On the weekend LB and I had the first meeting for this years Mentor Program and just before it was my turn to present I checked my laptop as I do to make certain everything was in order and it decided to show me nothing but a blank screen. Not a problem since I always travel with my Surface Pro I simply grabbed it and went to plug it it.and it refused to see the overhead projector…..fabulous. I have had technology fail at presentations before so its not a big deal, it is momentarily stressful but since I know my topic backwards the technology merely serves as a visual prompt to let me know where I am in the presentation. As such I can do without it.
All systems fail but complex systems fail in unpredictable ways whereas simple systems fail in a predictable way. Let me give you an example. Way back in my youth I owned a Valiant Station Wagon which was a fabulous car, it was robust, simple and big enough to lay down in when you went camping. Like all things mechanical it would occasionally have an off day and in hot weather it was prone to vapour locking which was easily remedied as it had an engine bay that was so large and had so much empty space that you could stand next to the engine whilst you worked on it. When it was having one of its off days problems were easy to fix because the mechanism of failure was predictable – with a simple checklist you could isolate any problem fairly quickly. Fast forward several decades to my current crop of European cars and it is a different matter, The failures when they do occur are so multifaceted that they are impossible to fix outside of a workshop and even then they can be a pain in the arse. My Maserati GranTurismo had the habit of sitting idle in the workshop whilst technicians stared at and repeated mournfully…buggered if I know why it wont start.
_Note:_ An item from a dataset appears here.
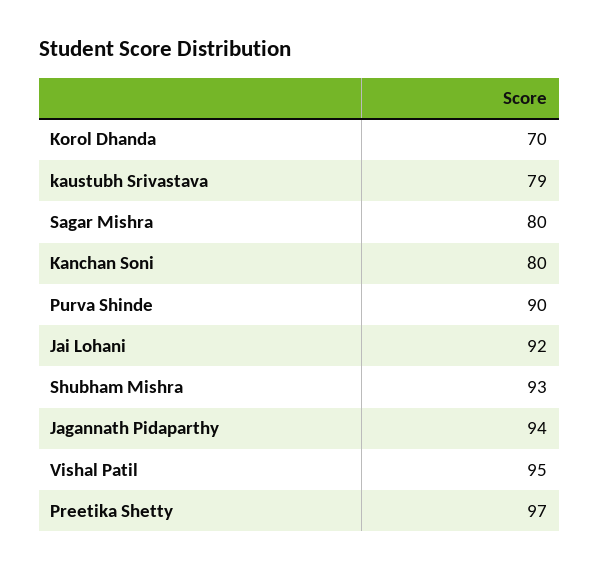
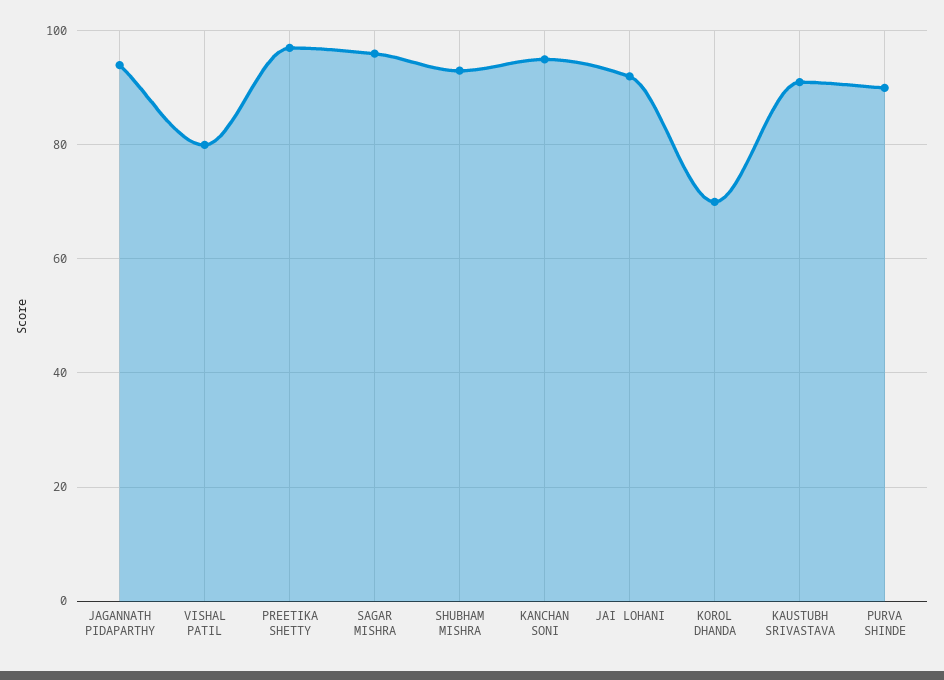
kaustubh Srivastava: 79 -> 90
Sagar Mishra: 80 -> 95
Kanchan Soni: 80 -> 95
Vishal Patil: 95 -> 80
This propensity for complex systems to fail in unpredictable ways is simply a facet of complexity, there is no way around it and as you would expect it has found its way into trading. It has been seen within algorithmic trading when systems have been released into the wild without proper testing only to cause havoc but it can also be seen in simpler approaches. Recently we have been reviewing a lot of trading plans and it has been an enlightening process for several reasons but one of the most interesting has been the drift towards complexity for the sake of complexity. Where one line of code used to suffice traders will now have 50 to achieve exactly the same result. I understand why this occurs, for traders complexity brings the illusion of control and predictability. They brings this false sense of security but with an added tendency towards failure. Trading is such a simple profession and revolves around only a few key points. If it is trending up buy it, if it trending down sell it and dont bet the farm. These rules are fairly easily to encapsulate within a trading system but the human desire for complexity which in part is ego driven seems to lose sight of this message.